Aim of the task
Please transcribe every record below exactly as written.

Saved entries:

--------

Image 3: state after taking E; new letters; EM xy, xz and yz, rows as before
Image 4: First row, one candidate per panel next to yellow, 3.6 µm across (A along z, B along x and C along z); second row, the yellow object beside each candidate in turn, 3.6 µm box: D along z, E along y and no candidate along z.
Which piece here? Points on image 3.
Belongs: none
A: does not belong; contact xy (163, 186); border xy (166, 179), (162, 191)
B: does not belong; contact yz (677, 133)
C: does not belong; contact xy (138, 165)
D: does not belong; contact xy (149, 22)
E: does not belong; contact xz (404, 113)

--------

Exercise result
Image 3: state after taking E; new letters; EM xy, xz and yz, rows as before
Image 4: First row, one candidate per panel next to yellow, 3.6 µm across (A along z, B along x and C along z); second row, the yellow object beside each candidate in turn, 3.6 µm box: D along z, E along y and no candidate along z.
Which piece here? Points on image 3.
Belongs: none
A: does not belong; contact xy (163, 186); border xy (166, 179), (162, 191)
B: does not belong; contact yz (677, 133)
C: does not belong; contact xy (138, 165)
D: does not belong; contact xy (149, 22)
E: does not belong; contact xz (404, 113)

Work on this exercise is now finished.